Each user's actual debt = userBorrowPrincipal * currentBorrowIndex / userBorrowIndex.

What NOT To Do

  • Never use a single oracle source for critical price feeds — oracle failures and manipulation are the leading cause of DeFi exploits.
  • Never allow flash-loan-manipulable values to determine liquidation — use TWAP or multi-block delays for price-sensitive operations.
  • Never skip rounding direction analysis — incorrect rounding in share calculations creates exploitable dust accumulation or vault inflation attacks.
  • Never launch without a price manipulation simulation — model what happens when an attacker has unlimited capital for one block.
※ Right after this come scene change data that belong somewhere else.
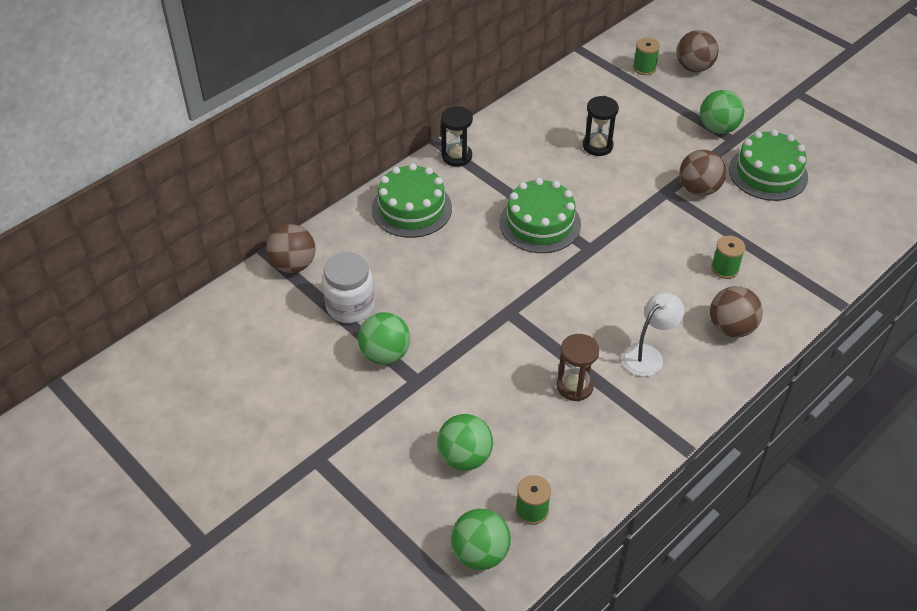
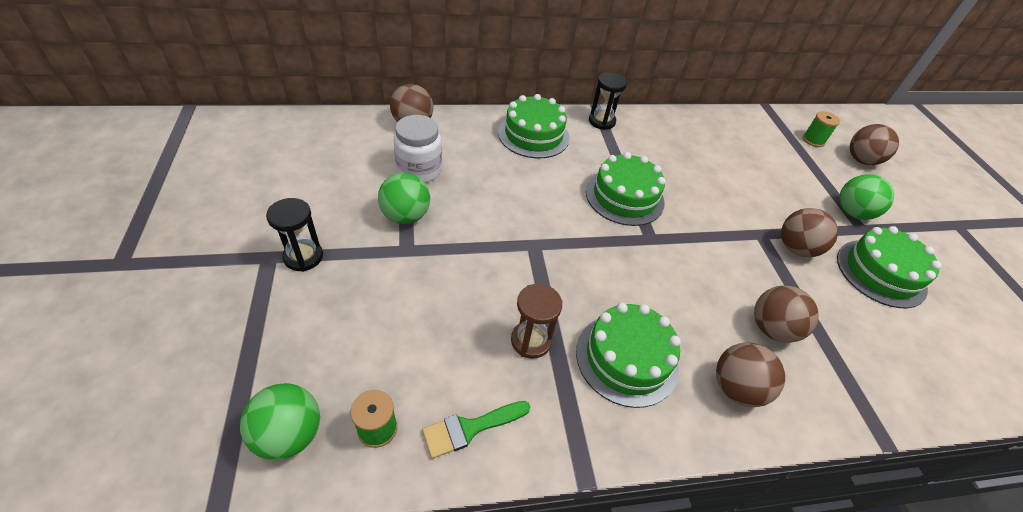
camera: 30 degrees right, 0 degrees up
(464, 457) = (375, 336): green ball -> none
(590, 469) = (470, 428): none -> green brush
(597, 146) = (725, 170): black hourglass -> black hourglass (303, 257)
(648, 355) = (627, 358): white lamp -> green cake
(724, 268) = (771, 329): green spool -> brown ball

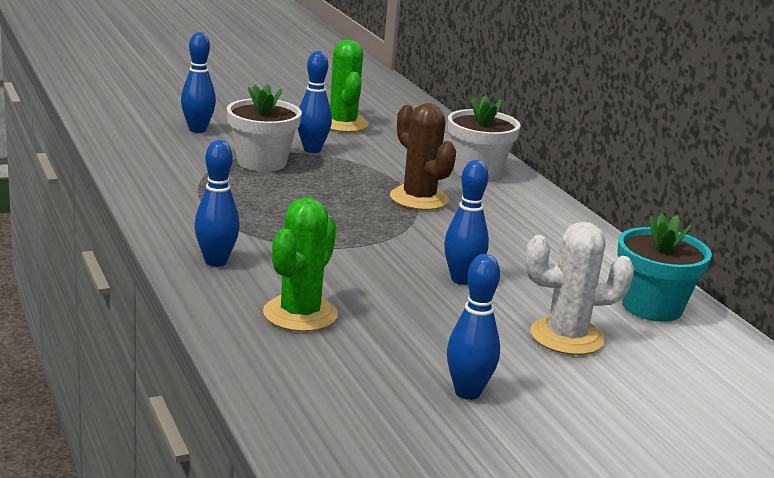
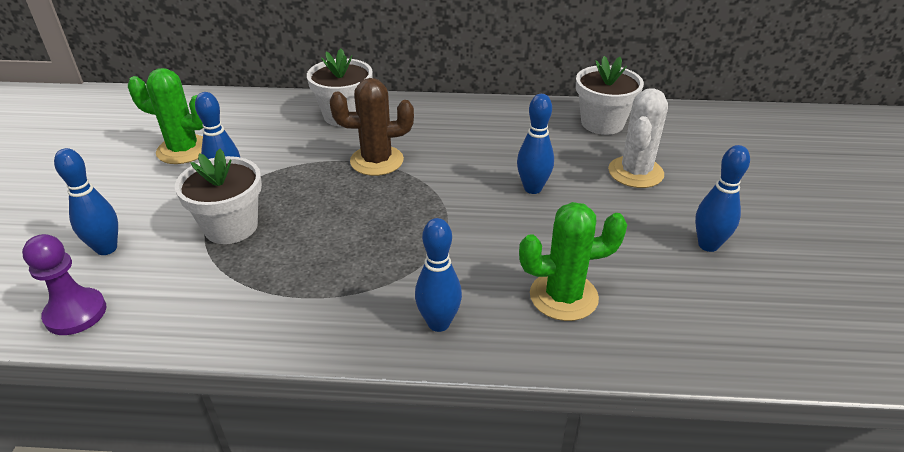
camera: 60 degrees left, 15 degrees up
(126, 138) = (76, 313): none -> purple pawn
(300, 314) = (563, 296): green cactus -> green cactus turned 60 degrees counterclockwise
(652, 307) = (602, 123): turquoise flower pot -> white flower pot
  • Never hardcode protocol parameters — use governance-controlled variables with timelocks for critical parameters like collateral factors and interest rate curves.
  • Never allow unbounded loops over user positions — design data structures for O(1) access and bounded iteration.
  • Never ignore the first-depositor attack on ERC-4626 vaults — seed the vault with initial shares or use virtual shares/assets to prevent share price manipulation.
  • Never let governance change parameters instantly — use timelocks so users can exit before unfavorable changes take effect.
  • Never assume token transfers move the exact amount specified — fee-on-transfer tokens, rebasing tokens, and tokens with blocklists all break naive assumptions.